━━ EXERCISE PASSAGE ━━

Six hundred years ago, Constance was the place where the Catholic church fitfully but finally resolved the question of who and how many men should rule the Catholic church and from where. It was far from the great yawn that my last sentence suggests.

During the Council of Constance, from 1414 to 1418, the city population swelled from 7,000 to between 10,00 and 20,000 as representatives of the great European powers arrived to bicker about the three men who each claimed the papacy; Gregory in Rome, John XXIII in Pisa and Benedict in Avignon.

In this beautiful waterfront community, Cardinals, academics, Bishops and Archbishops settled in for the long-haul. As with any gathering of men - be it conventioneers or sailors, the prostitutes weren't far behind. "It was like Las Vegas on Lake Constance," Gerlach explained.

Of course it wasn't all middle ages debauchery, there was political intrigue to attend to. And murder. And heretics to imprison or in the case of Czech reformer, John Hus, to burn at the stake.

━━━
━━ DATA ━━

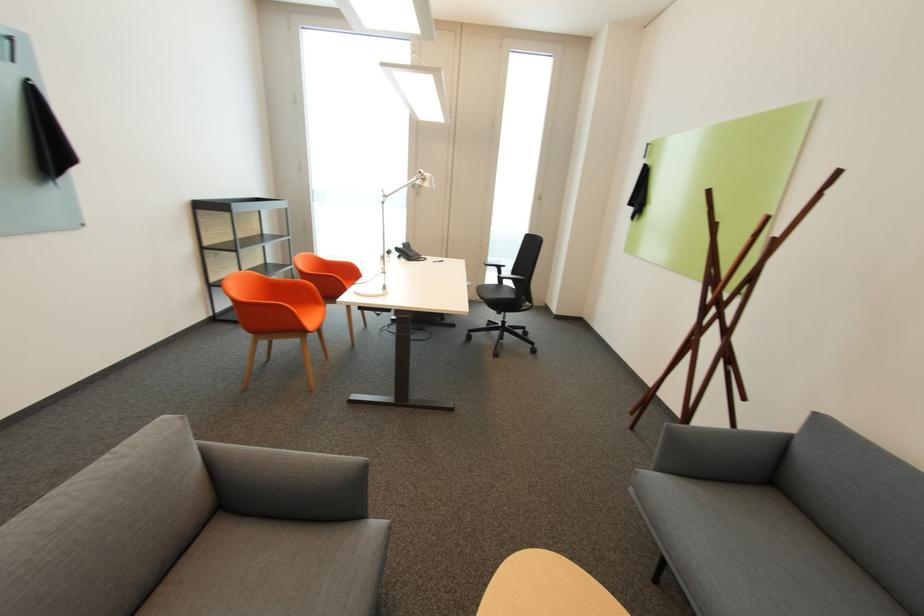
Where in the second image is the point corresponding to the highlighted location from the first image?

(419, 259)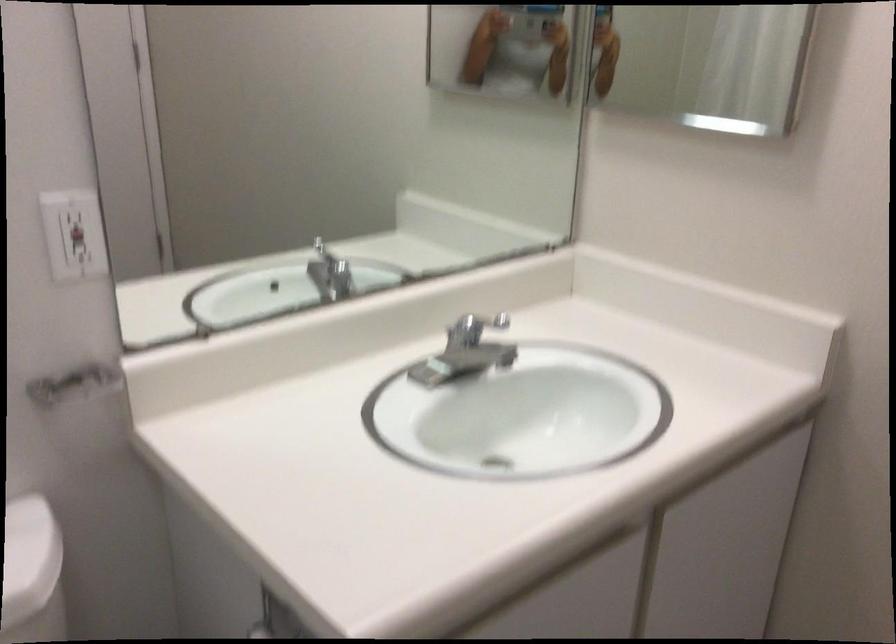
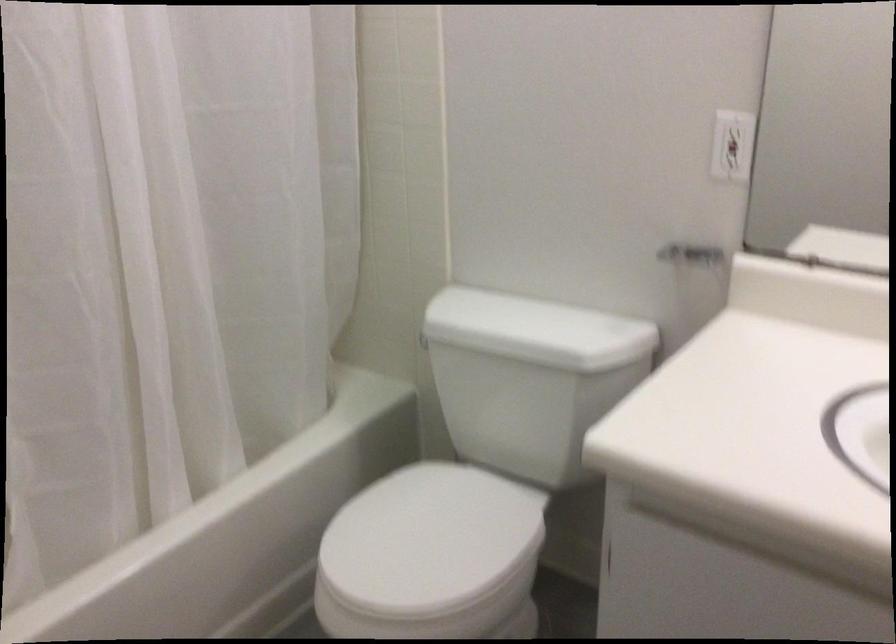
How did the camera likely rotate?

The camera's rotation is toward left-down.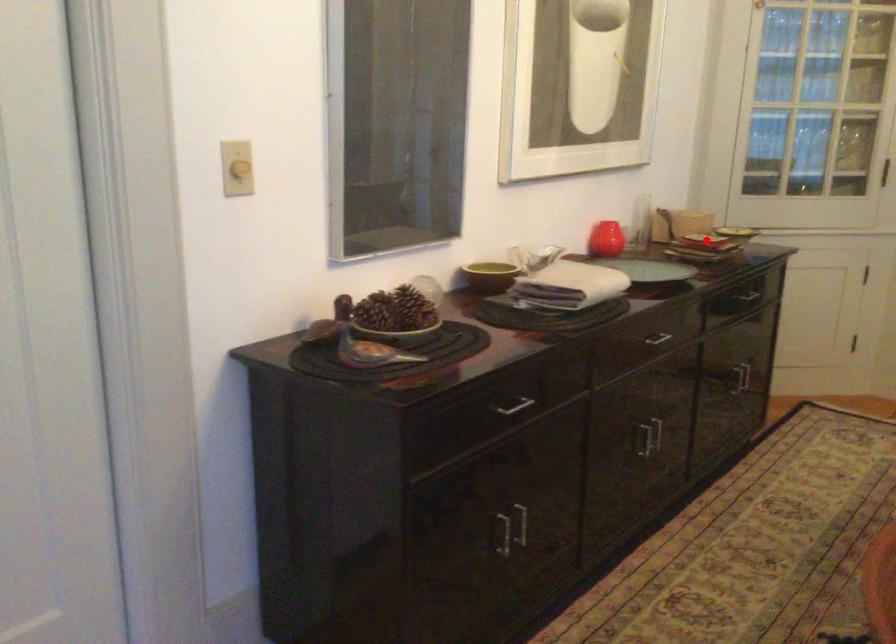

━━━

▶ EXERCISE SET
A. According to the Constance passage, in what years was the Council of Constance held?
B. List every man the Constance passage names as a claimant to the papacy, along with the city given for each.
C. Carry the Constance passage forward from its final sentence.
The material after the Constance passage is separate from it.

▶ OUTPUTS FOR THE TASKS
A. From 1414 to 1418.

B. Gregory in Rome, John XXIII in Pisa, and Benedict in Avignon.

C.
The site of that last event was also on the tour. Leaving the harbor, Gerlach took me into the old city of cobblestone streets, and we passed cute shops and flower bedecked cafes where people were enjoying afternoon coffee and ice cream. Against that backdrop, Gerlach had my full attention as he told the fascinating and sometimes unbelievable story. It all sounded like a movie plot, until I came face to face with evidence of how fervent were the emotions of the time.

We were at St. Mary's Church, the former cathedral, where 601 years ago today, poor erstwhile religious reformer, Hus was convicted of heresy for preaching against the practices of the Catholic church. (Note this was one hundred years before Martin Luther.)


A wooden statue of Abraham about 4 feet high stands on one side of the pews. Gerlach points out an obvious repair to its face. In the mid-1800s, he tells me, a rumor started to circulate that the statue was not Abraham but Hus, the heretic burned at the stake and devoted Catholics began to desecrate it until finally, someone sliced the statue's snout right off. The line showing its reattachment stands as a symbol of religious fervor as plain as, well, the nose on Abraham's face.

To bring the stories of Constance alive, in his tours and in his recently published 800 page book In Nomine Diaboli (sorry folks it is only available in German) Gerlach relied on the Chronicles of Ulrich Richenthal, a 15th Century resident of Constance. Sometimes he will even conduct tours dressed in a period costume drawn from Richenthal's illustrations.

Rolf Knoll, a physician in West Hartford, Connecticut, took time off from a bike tour of Lake Constance to spent time walking through these historical sites with Gerlach as his guide.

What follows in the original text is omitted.